Who owns this conversation?

If not teachers or parents, who should we turn to about learning fertility fundamentals at an earlier age? Is there an oversight or glitch in the health care system or is there a stigma that a doctor broaching the subject implicates a societal push for marriage and bearing children?

“Our current health care system does a huge disservice to women by making them think that an annual well-woman exam or a Pap smear means their fertility is good,” Sasan explained.

As an OB-GYN, Dr. Amy Cirbus, director of clinical content at Talkspace, meets well-educated, professional women who sit in her office in their late 30s and early 40s and are astonished to hear that they cannot conceive naturally or that they have diminished fertility or ovarian reserve. “Their responses are typically ‘I never thought this would be me,’ or ‘I go to the OB-GYN every year, why didn’t anyone warn me about this?’” she said.

There seems to be no forward-thinking clinical system in place, like preventative mammograms and colonoscopies, which are timely and widely practiced. Why can’t women in their 20s and 30s opt in to ovarian reserve testing at the time of their gynecological visit? Why shouldn’t men have the option to also get a baseline on their sperm count? How can you make specific, intelligent decisions about something you've been left in the dark about? It’s as simple a fallacy as you don’t know what you don’t know.

As men and women delay childbearing because of school, career or waiting for the right partner to come along, it can be a tough pill to swallow once you’ve lined up your life to hear the vision you once had of a bustling home with several children just can’t be.

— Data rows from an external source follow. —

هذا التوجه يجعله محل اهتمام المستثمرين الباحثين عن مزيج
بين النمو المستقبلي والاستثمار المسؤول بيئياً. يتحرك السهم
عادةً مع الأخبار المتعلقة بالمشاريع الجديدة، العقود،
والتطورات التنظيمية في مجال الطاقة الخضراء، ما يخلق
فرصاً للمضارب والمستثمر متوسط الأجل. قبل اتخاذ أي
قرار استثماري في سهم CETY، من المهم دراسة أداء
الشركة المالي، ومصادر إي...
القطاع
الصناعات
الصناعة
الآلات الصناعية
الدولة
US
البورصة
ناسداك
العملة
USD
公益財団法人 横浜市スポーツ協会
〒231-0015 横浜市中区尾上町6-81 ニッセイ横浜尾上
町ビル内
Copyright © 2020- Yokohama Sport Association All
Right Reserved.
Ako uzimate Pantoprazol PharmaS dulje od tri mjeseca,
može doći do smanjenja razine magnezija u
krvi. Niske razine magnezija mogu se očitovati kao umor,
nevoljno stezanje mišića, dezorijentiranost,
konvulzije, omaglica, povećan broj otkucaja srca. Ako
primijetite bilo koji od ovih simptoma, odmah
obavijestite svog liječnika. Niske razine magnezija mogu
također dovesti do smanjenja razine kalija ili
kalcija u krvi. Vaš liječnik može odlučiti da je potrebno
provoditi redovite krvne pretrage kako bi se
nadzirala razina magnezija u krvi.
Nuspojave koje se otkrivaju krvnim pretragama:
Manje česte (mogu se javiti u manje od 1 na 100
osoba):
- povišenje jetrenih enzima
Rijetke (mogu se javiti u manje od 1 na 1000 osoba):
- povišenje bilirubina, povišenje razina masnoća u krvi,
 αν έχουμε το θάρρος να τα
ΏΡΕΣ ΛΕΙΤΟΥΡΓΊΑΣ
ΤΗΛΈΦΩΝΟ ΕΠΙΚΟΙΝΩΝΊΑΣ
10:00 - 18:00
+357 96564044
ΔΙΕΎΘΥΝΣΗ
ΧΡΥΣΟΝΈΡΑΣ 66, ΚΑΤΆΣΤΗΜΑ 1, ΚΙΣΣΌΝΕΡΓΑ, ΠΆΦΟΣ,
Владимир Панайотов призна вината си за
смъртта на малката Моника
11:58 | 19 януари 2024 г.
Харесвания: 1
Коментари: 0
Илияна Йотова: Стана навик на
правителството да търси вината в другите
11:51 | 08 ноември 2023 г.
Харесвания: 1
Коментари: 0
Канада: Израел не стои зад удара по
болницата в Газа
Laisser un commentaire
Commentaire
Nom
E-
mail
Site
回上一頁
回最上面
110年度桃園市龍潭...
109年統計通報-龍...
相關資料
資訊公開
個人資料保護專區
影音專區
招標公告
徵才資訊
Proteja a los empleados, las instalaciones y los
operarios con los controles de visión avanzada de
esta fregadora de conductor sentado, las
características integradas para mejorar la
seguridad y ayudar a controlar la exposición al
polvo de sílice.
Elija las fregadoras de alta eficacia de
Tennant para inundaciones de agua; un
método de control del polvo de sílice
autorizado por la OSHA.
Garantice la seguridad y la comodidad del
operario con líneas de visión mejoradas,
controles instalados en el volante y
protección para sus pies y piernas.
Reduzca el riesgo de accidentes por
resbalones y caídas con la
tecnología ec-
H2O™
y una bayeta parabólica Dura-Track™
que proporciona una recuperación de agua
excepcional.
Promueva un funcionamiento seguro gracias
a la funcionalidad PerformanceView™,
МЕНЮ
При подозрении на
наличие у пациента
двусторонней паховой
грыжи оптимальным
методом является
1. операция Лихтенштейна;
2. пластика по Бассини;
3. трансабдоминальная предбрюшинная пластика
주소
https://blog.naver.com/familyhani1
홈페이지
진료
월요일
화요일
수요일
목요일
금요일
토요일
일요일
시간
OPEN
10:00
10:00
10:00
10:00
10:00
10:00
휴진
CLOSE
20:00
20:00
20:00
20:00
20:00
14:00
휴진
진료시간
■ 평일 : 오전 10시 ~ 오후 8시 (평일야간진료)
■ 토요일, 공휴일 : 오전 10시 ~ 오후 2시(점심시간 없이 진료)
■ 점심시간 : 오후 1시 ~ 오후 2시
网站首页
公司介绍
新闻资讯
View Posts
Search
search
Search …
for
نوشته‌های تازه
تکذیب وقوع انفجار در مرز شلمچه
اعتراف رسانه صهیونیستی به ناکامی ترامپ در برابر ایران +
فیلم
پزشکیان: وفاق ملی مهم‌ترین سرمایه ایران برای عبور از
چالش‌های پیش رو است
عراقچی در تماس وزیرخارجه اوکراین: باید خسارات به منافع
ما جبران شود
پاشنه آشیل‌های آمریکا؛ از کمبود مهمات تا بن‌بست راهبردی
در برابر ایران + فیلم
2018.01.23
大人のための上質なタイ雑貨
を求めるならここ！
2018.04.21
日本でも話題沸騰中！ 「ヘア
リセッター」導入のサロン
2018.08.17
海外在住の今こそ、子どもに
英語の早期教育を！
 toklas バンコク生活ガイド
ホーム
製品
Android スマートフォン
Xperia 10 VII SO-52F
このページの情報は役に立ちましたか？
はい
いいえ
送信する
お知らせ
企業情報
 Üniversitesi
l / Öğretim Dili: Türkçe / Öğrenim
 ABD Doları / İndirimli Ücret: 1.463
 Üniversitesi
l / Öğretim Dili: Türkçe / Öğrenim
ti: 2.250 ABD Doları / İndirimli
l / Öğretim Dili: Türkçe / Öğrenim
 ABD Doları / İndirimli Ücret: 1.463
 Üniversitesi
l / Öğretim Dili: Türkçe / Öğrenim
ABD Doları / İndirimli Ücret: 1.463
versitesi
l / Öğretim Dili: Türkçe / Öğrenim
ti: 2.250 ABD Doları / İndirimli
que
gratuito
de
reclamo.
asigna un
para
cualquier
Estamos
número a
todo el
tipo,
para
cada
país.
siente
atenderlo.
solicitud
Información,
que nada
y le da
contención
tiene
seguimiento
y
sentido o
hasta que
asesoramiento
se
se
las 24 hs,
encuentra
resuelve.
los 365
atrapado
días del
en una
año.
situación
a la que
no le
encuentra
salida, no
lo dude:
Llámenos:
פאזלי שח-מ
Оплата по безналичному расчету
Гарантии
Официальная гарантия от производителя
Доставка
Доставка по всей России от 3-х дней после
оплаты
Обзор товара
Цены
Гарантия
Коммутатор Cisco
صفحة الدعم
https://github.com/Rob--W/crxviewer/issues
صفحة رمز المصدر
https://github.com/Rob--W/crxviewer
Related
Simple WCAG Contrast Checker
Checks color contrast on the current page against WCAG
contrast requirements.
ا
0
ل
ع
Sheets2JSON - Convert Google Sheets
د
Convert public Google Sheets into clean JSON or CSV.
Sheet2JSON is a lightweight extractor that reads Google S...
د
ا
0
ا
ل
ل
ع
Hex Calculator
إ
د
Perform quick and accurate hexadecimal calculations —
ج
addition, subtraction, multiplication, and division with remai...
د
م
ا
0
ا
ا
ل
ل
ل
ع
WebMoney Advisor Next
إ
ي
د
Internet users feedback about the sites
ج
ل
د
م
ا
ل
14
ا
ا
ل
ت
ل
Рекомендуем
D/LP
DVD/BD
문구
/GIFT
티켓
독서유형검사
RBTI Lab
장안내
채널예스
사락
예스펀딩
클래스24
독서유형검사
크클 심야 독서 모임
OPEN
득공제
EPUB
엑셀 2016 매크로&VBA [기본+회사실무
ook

“The slope of this decline becomes shaper in the mid-30s for women and, although fertility treatments can be helpful, they are not a guarantee,” said Dr. Karen Patrusky, a board-certified obstetrician and gynecologist. “The physiologic changes of pregnancy are demanding on a woman’s body and thus risks of pregnancy complications, such as hypertensive disorders and gestational diabetes, can further complicate pregnancy in older women.”

Still, despite spiraling queries on Google, there’s very often an element of personal denial.

What I wished I learned sooner...

Sure, we were taught how not to get pregnant, but the pitch that pregnancy is always scary and painful was one that took many years of patient undoing. I was well into my 30s and absolutely terrified of the idea of childbirth, and now, having gone through it with twins, I realize it’s a small and beautiful blip in the entire experience.

The fear of pregnancy scares many young girls into abstinence, and the lingering emotions behind the message results in a lot of misunderstanding about how to get pregnant when you want to. The same fertility mindset you had at 16 doesn’t always align with what’s going on biologically at 36.

I wish I had learned about the fragility of fertility in school. I truly never knew it would be difficult to get pregnant, and the many biological and psychological factors that are at play to carry a healthy pregnancy to term.

The decisions and life choices that weigh most on me personally are ones where there was an opportunity to be one step ahead of the game, but are now impossible to recover. I now urge friends who are planning a family to request specific labs and ultrasounds to get a baseline on their fertility. Some of our parts age faster than others, and our bodies don’t always comply with our timeline. Sadly, technology can’t always come to the rescue.

The upside? This conversation is progressing. “Children in the 21st century are far smarter and have access to significantly more information than previous generations,” Sasan acknowledged. That said, I’m confident that we can begin approaching fertility in a more open manner that can empower future generations with insight (and without fear tactics) no matter where their family planning take them.